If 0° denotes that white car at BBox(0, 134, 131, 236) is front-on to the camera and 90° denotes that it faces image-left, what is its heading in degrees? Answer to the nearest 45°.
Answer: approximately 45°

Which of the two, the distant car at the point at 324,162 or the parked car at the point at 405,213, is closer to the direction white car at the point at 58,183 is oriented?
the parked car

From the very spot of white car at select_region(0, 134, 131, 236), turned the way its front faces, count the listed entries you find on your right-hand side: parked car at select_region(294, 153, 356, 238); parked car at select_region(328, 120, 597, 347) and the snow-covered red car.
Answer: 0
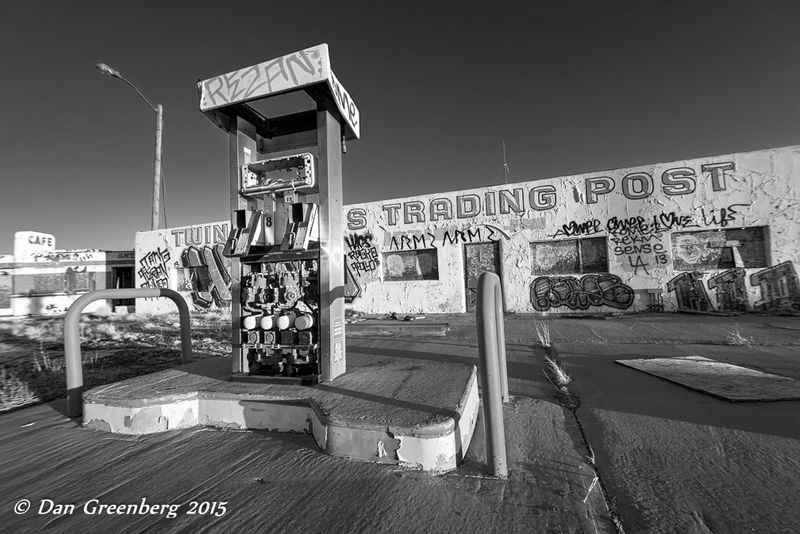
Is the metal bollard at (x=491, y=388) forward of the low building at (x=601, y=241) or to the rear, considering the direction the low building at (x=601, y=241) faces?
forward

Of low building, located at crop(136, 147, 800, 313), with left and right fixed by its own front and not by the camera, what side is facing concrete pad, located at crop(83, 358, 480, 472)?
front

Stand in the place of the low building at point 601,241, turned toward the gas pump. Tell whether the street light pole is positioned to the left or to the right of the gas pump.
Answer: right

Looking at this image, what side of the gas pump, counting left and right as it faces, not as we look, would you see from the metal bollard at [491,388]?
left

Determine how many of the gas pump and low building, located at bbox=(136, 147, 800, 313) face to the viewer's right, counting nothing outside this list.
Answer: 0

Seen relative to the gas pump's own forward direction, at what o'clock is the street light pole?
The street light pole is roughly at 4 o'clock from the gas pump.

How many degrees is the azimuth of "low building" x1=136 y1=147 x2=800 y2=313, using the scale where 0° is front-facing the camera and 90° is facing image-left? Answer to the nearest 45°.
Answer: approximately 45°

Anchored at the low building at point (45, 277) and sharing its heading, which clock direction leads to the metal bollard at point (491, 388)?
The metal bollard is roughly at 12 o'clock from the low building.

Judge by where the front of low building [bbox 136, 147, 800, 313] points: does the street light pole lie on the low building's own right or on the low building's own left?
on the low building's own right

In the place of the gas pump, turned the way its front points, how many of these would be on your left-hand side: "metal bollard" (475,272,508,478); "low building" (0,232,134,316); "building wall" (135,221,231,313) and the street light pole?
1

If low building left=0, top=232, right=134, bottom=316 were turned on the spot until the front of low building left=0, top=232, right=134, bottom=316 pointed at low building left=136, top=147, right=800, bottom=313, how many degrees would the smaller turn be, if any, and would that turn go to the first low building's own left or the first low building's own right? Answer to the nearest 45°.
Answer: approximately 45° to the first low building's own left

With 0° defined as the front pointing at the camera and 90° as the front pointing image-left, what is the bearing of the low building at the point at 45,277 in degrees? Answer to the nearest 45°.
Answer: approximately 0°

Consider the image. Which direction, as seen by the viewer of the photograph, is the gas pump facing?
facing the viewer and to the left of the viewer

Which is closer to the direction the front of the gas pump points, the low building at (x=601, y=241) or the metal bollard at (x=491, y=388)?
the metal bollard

=== What to do ===
Reproduce the records between the line containing "Looking at this" and the line containing "Answer: approximately 45° to", inclusive.

=== Output ===
Looking at this image, what side of the gas pump, counting left and right as it faces, not as we look, would you see from the metal bollard at [491,388]?
left

Determine how many of the gas pump and low building, located at bbox=(136, 147, 800, 313) face to the viewer's right, counting nothing outside this list.
Answer: 0

Seen relative to the gas pump's own forward direction, at what o'clock is the street light pole?
The street light pole is roughly at 4 o'clock from the gas pump.

How many degrees is the azimuth of "low building" x1=136 y1=147 x2=800 y2=313, using the scale where 0° is front-facing the camera and 90° is facing image-left? Answer to the nearest 45°.
Answer: approximately 45°

Anchored at the low building at point (45, 277) and sharing its heading, which clock direction leads to the metal bollard at point (491, 388)?
The metal bollard is roughly at 12 o'clock from the low building.

Judge by where the front of low building [bbox 136, 147, 800, 313] points: does the street light pole lie on the low building's own right or on the low building's own left?
on the low building's own right

In the place of the gas pump, turned the way its front points, how many of these would be on your left-hand side: "metal bollard" (475,272,508,478); "low building" (0,232,134,316); "building wall" (135,221,231,313) and the street light pole?
1

If low building left=0, top=232, right=134, bottom=316 were turned on the spot until the front of low building left=0, top=232, right=134, bottom=316 pointed at low building left=136, top=147, right=800, bottom=313, how many degrees would the smaller turn be, if any, and would that turn go to the first low building's own left or the first low building's own right? Answer to the nearest 45°.
Answer: approximately 45° to the first low building's own left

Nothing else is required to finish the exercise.